* Start WORKING DATA *

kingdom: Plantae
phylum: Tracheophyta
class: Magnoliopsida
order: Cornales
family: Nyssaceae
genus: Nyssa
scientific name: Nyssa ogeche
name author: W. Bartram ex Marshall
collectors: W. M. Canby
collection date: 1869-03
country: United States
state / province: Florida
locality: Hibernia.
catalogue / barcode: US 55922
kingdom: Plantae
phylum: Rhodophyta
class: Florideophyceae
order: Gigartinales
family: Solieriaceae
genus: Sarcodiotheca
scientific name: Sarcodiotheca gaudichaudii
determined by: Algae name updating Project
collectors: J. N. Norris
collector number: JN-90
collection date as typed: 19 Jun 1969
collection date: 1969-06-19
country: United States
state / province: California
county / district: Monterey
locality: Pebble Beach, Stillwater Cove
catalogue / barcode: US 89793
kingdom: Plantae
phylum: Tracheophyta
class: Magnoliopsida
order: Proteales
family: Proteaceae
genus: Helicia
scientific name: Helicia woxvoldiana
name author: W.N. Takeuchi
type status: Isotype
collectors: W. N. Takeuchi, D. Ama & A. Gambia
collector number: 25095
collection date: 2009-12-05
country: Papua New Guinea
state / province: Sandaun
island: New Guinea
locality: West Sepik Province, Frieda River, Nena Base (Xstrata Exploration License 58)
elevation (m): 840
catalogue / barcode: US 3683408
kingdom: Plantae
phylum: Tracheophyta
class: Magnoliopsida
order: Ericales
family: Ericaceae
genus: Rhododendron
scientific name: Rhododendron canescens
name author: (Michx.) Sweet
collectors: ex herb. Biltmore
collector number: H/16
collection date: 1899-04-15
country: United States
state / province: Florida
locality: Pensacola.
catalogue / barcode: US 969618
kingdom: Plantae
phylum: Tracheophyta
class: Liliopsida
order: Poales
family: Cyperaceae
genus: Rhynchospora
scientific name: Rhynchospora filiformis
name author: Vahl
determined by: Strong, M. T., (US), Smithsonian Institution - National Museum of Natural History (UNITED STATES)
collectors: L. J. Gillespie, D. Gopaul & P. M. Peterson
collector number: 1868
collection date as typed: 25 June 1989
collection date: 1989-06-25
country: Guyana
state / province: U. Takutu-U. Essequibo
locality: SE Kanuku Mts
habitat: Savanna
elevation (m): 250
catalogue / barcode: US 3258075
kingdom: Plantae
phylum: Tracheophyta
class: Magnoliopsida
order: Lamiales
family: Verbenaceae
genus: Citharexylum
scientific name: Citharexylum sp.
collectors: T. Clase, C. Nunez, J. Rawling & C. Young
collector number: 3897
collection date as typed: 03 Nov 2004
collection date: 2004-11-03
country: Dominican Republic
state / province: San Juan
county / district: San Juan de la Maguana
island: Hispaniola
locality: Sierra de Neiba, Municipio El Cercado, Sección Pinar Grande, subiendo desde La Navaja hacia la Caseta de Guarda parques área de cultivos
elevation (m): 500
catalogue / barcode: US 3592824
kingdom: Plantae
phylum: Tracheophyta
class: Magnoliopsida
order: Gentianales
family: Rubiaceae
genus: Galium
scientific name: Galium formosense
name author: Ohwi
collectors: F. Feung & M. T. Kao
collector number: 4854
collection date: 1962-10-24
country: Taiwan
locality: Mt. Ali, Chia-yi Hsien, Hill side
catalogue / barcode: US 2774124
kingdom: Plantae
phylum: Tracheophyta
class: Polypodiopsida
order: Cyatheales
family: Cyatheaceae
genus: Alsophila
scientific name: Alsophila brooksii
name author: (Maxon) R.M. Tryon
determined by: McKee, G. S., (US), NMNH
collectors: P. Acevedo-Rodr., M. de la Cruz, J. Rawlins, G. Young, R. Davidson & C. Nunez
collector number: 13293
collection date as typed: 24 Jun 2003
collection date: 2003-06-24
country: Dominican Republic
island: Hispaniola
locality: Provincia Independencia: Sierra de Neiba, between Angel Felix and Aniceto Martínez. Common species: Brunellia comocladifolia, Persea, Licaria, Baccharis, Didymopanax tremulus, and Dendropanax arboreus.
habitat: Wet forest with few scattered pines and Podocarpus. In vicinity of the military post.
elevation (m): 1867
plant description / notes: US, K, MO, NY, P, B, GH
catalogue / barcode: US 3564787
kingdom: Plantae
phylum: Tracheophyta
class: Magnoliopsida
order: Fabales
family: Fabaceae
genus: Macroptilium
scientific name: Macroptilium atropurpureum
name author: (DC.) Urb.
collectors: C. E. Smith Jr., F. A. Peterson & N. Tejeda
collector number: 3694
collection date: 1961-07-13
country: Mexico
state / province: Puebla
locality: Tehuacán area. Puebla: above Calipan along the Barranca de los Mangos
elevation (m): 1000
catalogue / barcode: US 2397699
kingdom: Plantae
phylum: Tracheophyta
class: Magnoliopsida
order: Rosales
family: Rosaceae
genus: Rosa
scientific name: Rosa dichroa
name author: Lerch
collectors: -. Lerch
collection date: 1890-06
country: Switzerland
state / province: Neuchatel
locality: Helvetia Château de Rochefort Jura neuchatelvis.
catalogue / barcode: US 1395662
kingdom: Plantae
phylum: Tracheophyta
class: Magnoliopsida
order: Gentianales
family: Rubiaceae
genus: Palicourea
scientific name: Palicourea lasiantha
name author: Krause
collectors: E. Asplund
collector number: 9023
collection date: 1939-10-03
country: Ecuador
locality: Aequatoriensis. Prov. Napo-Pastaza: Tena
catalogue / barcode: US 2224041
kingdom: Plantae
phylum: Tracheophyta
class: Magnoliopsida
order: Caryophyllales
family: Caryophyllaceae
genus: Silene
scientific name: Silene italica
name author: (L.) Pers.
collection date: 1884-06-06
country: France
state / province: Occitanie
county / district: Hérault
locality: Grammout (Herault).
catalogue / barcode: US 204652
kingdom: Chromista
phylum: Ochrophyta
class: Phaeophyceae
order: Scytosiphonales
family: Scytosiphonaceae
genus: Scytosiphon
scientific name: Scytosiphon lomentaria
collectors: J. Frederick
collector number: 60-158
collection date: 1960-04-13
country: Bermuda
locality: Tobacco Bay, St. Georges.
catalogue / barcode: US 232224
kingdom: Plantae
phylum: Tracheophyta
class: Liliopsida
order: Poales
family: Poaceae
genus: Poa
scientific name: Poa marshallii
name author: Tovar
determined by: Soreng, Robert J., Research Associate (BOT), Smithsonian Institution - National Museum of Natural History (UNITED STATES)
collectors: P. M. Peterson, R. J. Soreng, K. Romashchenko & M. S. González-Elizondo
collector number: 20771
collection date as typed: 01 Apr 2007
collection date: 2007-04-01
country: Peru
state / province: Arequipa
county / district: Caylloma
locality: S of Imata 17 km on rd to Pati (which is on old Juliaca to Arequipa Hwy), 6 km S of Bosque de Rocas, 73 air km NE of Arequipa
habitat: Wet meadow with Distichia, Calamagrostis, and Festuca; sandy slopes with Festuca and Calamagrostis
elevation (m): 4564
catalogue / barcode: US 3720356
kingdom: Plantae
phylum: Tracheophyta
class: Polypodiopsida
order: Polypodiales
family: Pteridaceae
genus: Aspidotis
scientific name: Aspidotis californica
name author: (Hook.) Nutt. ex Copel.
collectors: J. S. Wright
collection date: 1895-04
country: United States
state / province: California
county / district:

* End WORKING DATA *

Copy every line of the listing above, character for character.

kingdom: Plantae
phylum: Tracheophyta
class: Magnoliopsida
order: Cornales
family: Nyssaceae
genus: Nyssa
scientific name: Nyssa ogeche
name author: W. Bartram ex Marshall
collectors: W. M. Canby
collection date: 1869-03
country: United States
state / province: Florida
locality: Hibernia.
catalogue / barcode: US 55922
kingdom: Plantae
phylum: Rhodophyta
class: Florideophyceae
order: Gigartinales
family: Solieriaceae
genus: Sarcodiotheca
scientific name: Sarcodiotheca gaudichaudii
determined by: Algae name updating Project
collectors: J. N. Norris
collector number: JN-90
collection date as typed: 19 Jun 1969
collection date: 1969-06-19
country: United States
state / province: California
county / district: Monterey
locality: Pebble Beach, Stillwater Cove
catalogue / barcode: US 89793
kingdom: Plantae
phylum: Tracheophyta
class: Magnoliopsida
order: Proteales
family: Proteaceae
genus: Helicia
scientific name: Helicia woxvoldiana
name author: W.N. Takeuchi
type status: Isotype
collectors: W. N. Takeuchi, D. Ama & A. Gambia
collector number: 25095
collection date: 2009-12-05
country: Papua New Guinea
state / province: Sandaun
island: New Guinea
locality: West Sepik Province, Frieda River, Nena Base (Xstrata Exploration License 58)
elevation (m): 840
catalogue / barcode: US 3683408
kingdom: Plantae
phylum: Tracheophyta
class: Magnoliopsida
order: Ericales
family: Ericaceae
genus: Rhododendron
scientific name: Rhododendron canescens
name author: (Michx.) Sweet
collectors: ex herb. Biltmore
collector number: H/16
collection date: 1899-04-15
country: United States
state / province: Florida
locality: Pensacola.
catalogue / barcode: US 969618
kingdom: Plantae
phylum: Tracheophyta
class: Liliopsida
order: Poales
family: Cyperaceae
genus: Rhynchospora
scientific name: Rhynchospora filiformis
name author: Vahl
determined by: Strong, M. T., (US), Smithsonian Institution - National Museum of Natural History (UNITED STATES)
collectors: L. J. Gillespie, D. Gopaul & P. M. Peterson
collector number: 1868
collection date as typed: 25 June 1989
collection date: 1989-06-25
country: Guyana
state / province: U. Takutu-U. Essequibo
locality: SE Kanuku Mts
habitat: Savanna
elevation (m): 250
catalogue / barcode: US 3258075
kingdom: Plantae
phylum: Tracheophyta
class: Magnoliopsida
order: Lamiales
family: Verbenaceae
genus: Citharexylum
scientific name: Citharexylum sp.
collectors: T. Clase, C. Nunez, J. Rawling & C. Young
collector number: 3897
collection date as typed: 03 Nov 2004
collection date: 2004-11-03
country: Dominican Republic
state / province: San Juan
county / district: San Juan de la Maguana
island: Hispaniola
locality: Sierra de Neiba, Municipio El Cercado, Sección Pinar Grande, subiendo desde La Navaja hacia la Caseta de Guarda parques área de cultivos
elevation (m): 500
catalogue / barcode: US 3592824
kingdom: Plantae
phylum: Tracheophyta
class: Magnoliopsida
order: Gentianales
family: Rubiaceae
genus: Galium
scientific name: Galium formosense
name author: Ohwi
collectors: F. Feung & M. T. Kao
collector number: 4854
collection date: 1962-10-24
country: Taiwan
locality: Mt. Ali, Chia-yi Hsien, Hill side
catalogue / barcode: US 2774124
kingdom: Plantae
phylum: Tracheophyta
class: Polypodiopsida
order: Cyatheales
family: Cyatheaceae
genus: Alsophila
scientific name: Alsophila brooksii
name author: (Maxon) R.M. Tryon
determined by: McKee, G. S., (US), NMNH
collectors: P. Acevedo-Rodr., M. de la Cruz, J. Rawlins, G. Young, R. Davidson & C. Nunez
collector number: 13293
collection date as typed: 24 Jun 2003
collection date: 2003-06-24
country: Dominican Republic
island: Hispaniola
locality: Provincia Independencia: Sierra de Neiba, between Angel Felix and Aniceto Martínez. Common species: Brunellia comocladifolia, Persea, Licaria, Baccharis, Didymopanax tremulus, and Dendropanax arboreus.
habitat: Wet forest with few scattered pines and Podocarpus. In vicinity of the military post.
elevation (m): 1867
plant description / notes: US, K, MO, NY, P, B, GH
catalogue / barcode: US 3564787
kingdom: Plantae
phylum: Tracheophyta
class: Magnoliopsida
order: Fabales
family: Fabaceae
genus: Macroptilium
scientific name: Macroptilium atropurpureum
name author: (DC.) Urb.
collectors: C. E. Smith Jr., F. A. Peterson & N. Tejeda
collector number: 3694
collection date: 1961-07-13
country: Mexico
state / province: Puebla
locality: Tehuacán area. Puebla: above Calipan along the Barranca de los Mangos
elevation (m): 1000
catalogue / barcode: US 2397699
kingdom: Plantae
phylum: Tracheophyta
class: Magnoliopsida
order: Rosales
family: Rosaceae
genus: Rosa
scientific name: Rosa dichroa
name author: Lerch
collectors: -. Lerch
collection date: 1890-06
country: Switzerland
state / province: Neuchatel
locality: Helvetia Château de Rochefort Jura neuchatelvis.
catalogue / barcode: US 1395662
kingdom: Plantae
phylum: Tracheophyta
class: Magnoliopsida
order: Gentianales
family: Rubiaceae
genus: Palicourea
scientific name: Palicourea lasiantha
name author: Krause
collectors: E. Asplund
collector number: 9023
collection date: 1939-10-03
country: Ecuador
locality: Aequatoriensis. Prov. Napo-Pastaza: Tena
catalogue / barcode: US 2224041
kingdom: Plantae
phylum: Tracheophyta
class: Magnoliopsida
order: Caryophyllales
family: Caryophyllaceae
genus: Silene
scientific name: Silene italica
name author: (L.) Pers.
collection date: 1884-06-06
country: France
state / province: Occitanie
county / district: Hérault
locality: Grammout (Herault).
catalogue / barcode: US 204652
kingdom: Chromista
phylum: Ochrophyta
class: Phaeophyceae
order: Scytosiphonales
family: Scytosiphonaceae
genus: Scytosiphon
scientific name: Scytosiphon lomentaria
collectors: J. Frederick
collector number: 60-158
collection date: 1960-04-13
country: Bermuda
locality: Tobacco Bay, St. Georges.
catalogue / barcode: US 232224
kingdom: Plantae
phylum: Tracheophyta
class: Liliopsida
order: Poales
family: Poaceae
genus: Poa
scientific name: Poa marshallii
name author: Tovar
determined by: Soreng, Robert J., Research Associate (BOT), Smithsonian Institution - National Museum of Natural History (UNITED STATES)
collectors: P. M. Peterson, R. J. Soreng, K. Romashchenko & M. S. González-Elizondo
collector number: 20771
collection date as typed: 01 Apr 2007
collection date: 2007-04-01
country: Peru
state / province: Arequipa
county / district: Caylloma
locality: S of Imata 17 km on rd to Pati (which is on old Juliaca to Arequipa Hwy), 6 km S of Bosque de Rocas, 73 air km NE of Arequipa
habitat: Wet meadow with Distichia, Calamagrostis, and Festuca; sandy slopes with Festuca and Calamagrostis
elevation (m): 4564
catalogue / barcode: US 3720356
kingdom: Plantae
phylum: Tracheophyta
class: Polypodiopsida
order: Polypodiales
family: Pteridaceae
genus: Aspidotis
scientific name: Aspidotis californica
name author: (Hook.) Nutt. ex Copel.
collectors: J. S. Wright
collection date: 1895-04
country: United States
state / province: California
county / district:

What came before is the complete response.